◆ Source document:
>>>

What Yahoo Should Do

In my view, Yahoo — and other PPC networks facing similar problems — should begin by developing and distributing clear rules for who may syndicate their ads. Last year a Yahoo spokesperson told eWeek that "Overture screens its distribution partners to make sure they gain user permission before downloading software." "Permission" may sound clear-cut, but in practice it’s a surprisingly imprecise concept. What about "permission" obtained under false pretenses — like promising to fix a user’s clock or to improve security, but actually adding advertising software? What about "permission" obtained from a user at a kids site? What about syndicators that buy traffic from advertising software installed without consent, but that don’t make such software of their own? PPC networks need rules that speak to these situations — presumably forbidding all these methods of trickery and deception.

After clarifying their stance on spyware syndicating their ads, PPC networks need to redouble their efforts at enforcement. Tellingly, even Yahoo’s "permission" standard is violated by the frequent nonconsensual installations of Direct Revenue and eXact Advertising (links above). Nonconsensual installations of these programs are well known to those who test and study spyware, and they’re frequently reported at spyware news sites like Spyware Warrior. PPC network staff need to become familiar with these basic industry sources and testing methods, and they need to enforce their rules accordingly.

At present, Yahoo has many PPC syndicators — apparently hundreds or thousands. (Yahoo does not disclose all its syndicators.) Finding all rogue syndicators may prove hard, especially if Yahoo’s syndicators have further partners of their own (as in the Direct Revenue / InfoSpace and SideFind examples, above). In this article, I’ve focused on a few large and well-known syndicators who rely on software installed on millions of PCs, but smaller players are often harder to find and identify. Nonetheless, I’ve found dozens of rogue PPC syndicators using only a single off-the-shelf PC in my lab. (See above.) With all their resources, big PPC networks (like Yahoo) can surely do far better.

<<<

◆ Dataset excerpts:
>>>

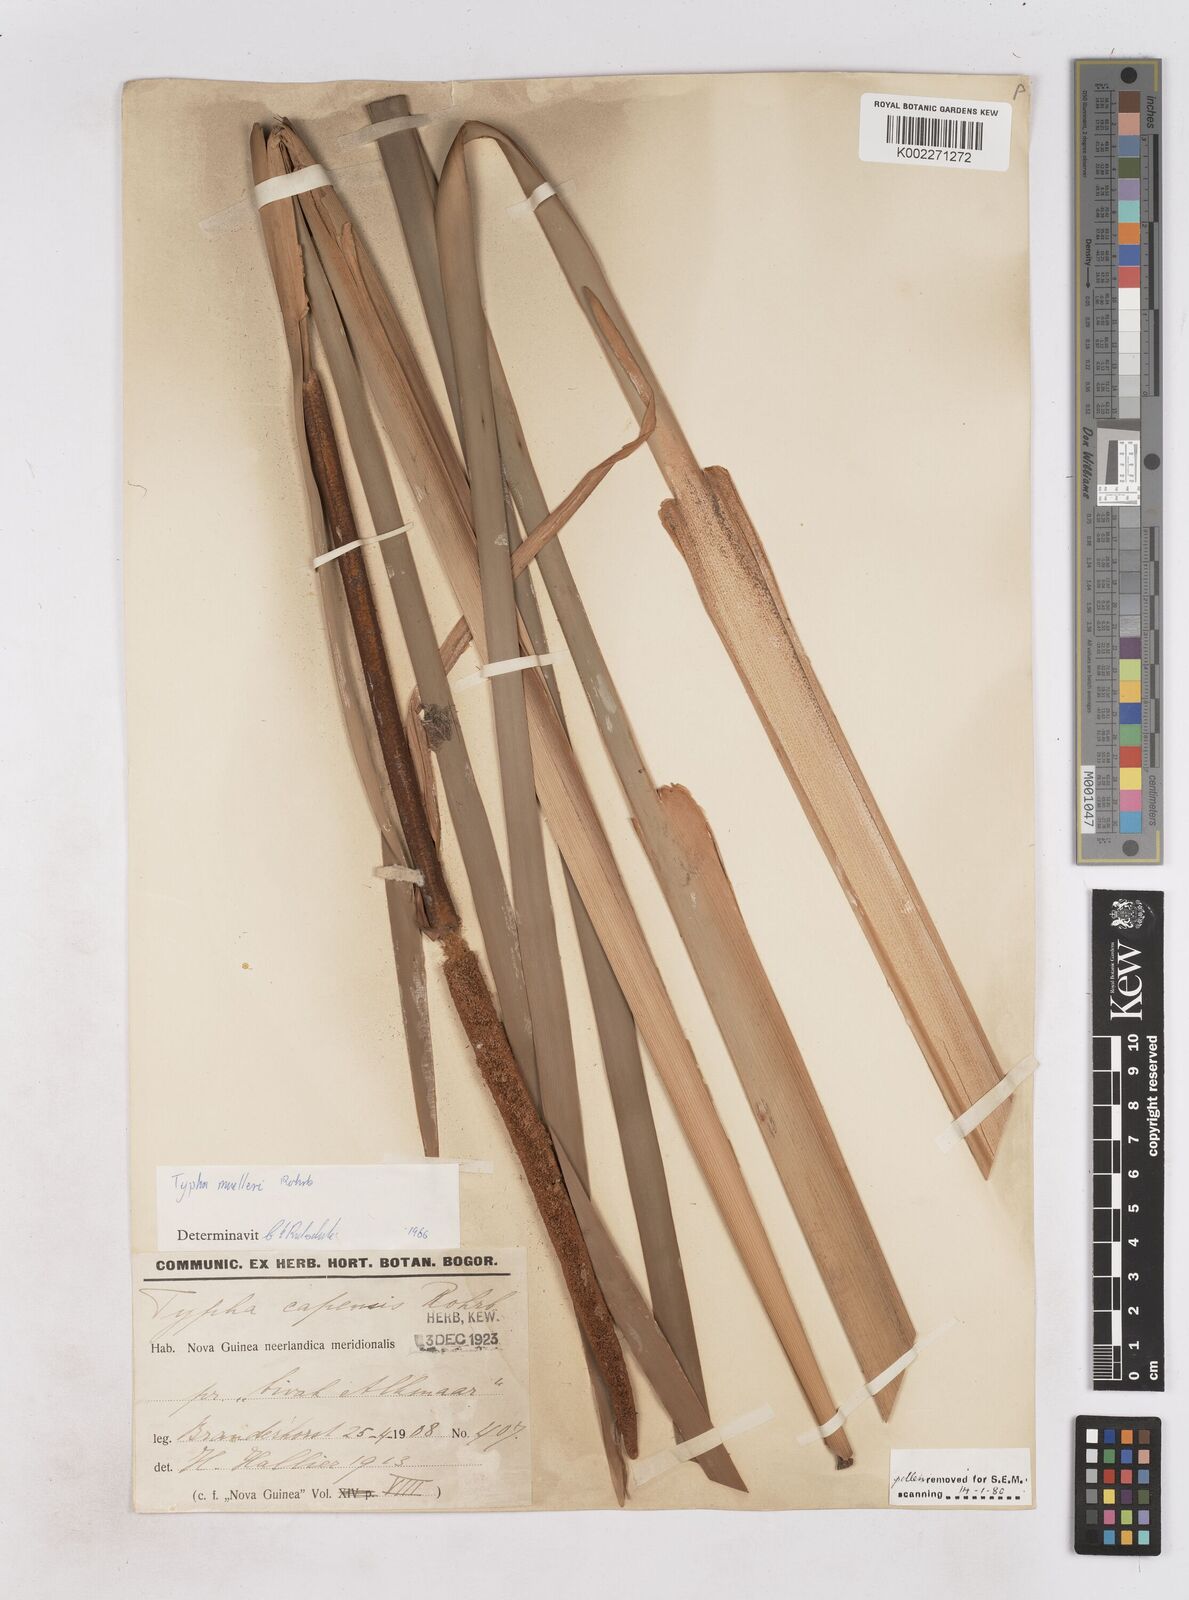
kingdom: Plantae
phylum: Tracheophyta
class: Liliopsida
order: Poales
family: Typhaceae
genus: Typha
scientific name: Typha orientalis
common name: Bullrush
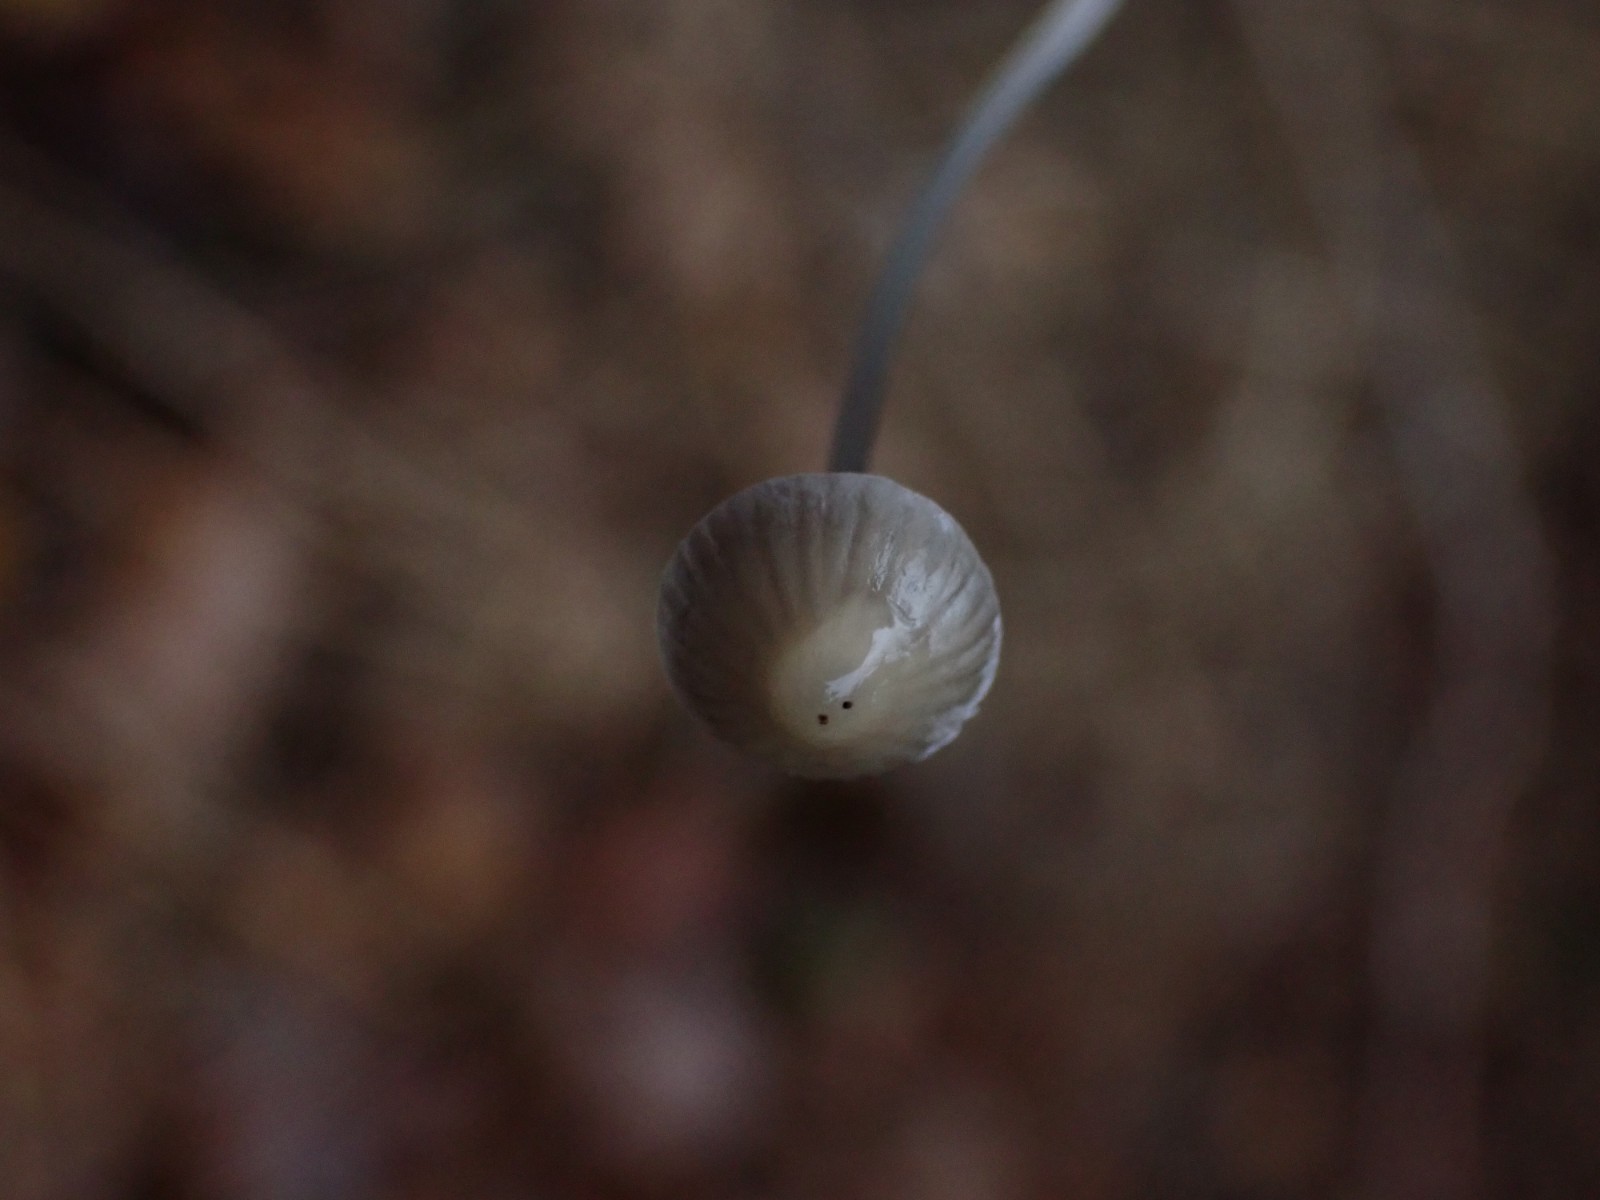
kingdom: Fungi
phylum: Basidiomycota
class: Agaricomycetes
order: Agaricales
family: Mycenaceae
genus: Mycena
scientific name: Mycena vitilis
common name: blankstokket huesvamp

<<<

◆ Aim of the exercise:
Rewrite the passage on Yahoo's ad syndication between "After clarifying their" and "their rules accordingly.", inclusive, with "redouble" replaced by "intensify".

◆ Task solution:
After clarifying their stance on spyware syndicating their ads, PPC networks need to intensify their efforts at enforcement. Tellingly, even Yahoo’s "permission" standard is violated by the frequent nonconsensual installations of Direct Revenue and eXact Advertising (links above). Nonconsensual installations of these programs are well known to those who test and study spyware, and they’re frequently reported at spyware news sites like Spyware Warrior. PPC network staff need to become familiar with these basic industry sources and testing methods, and they need to enforce their rules accordingly.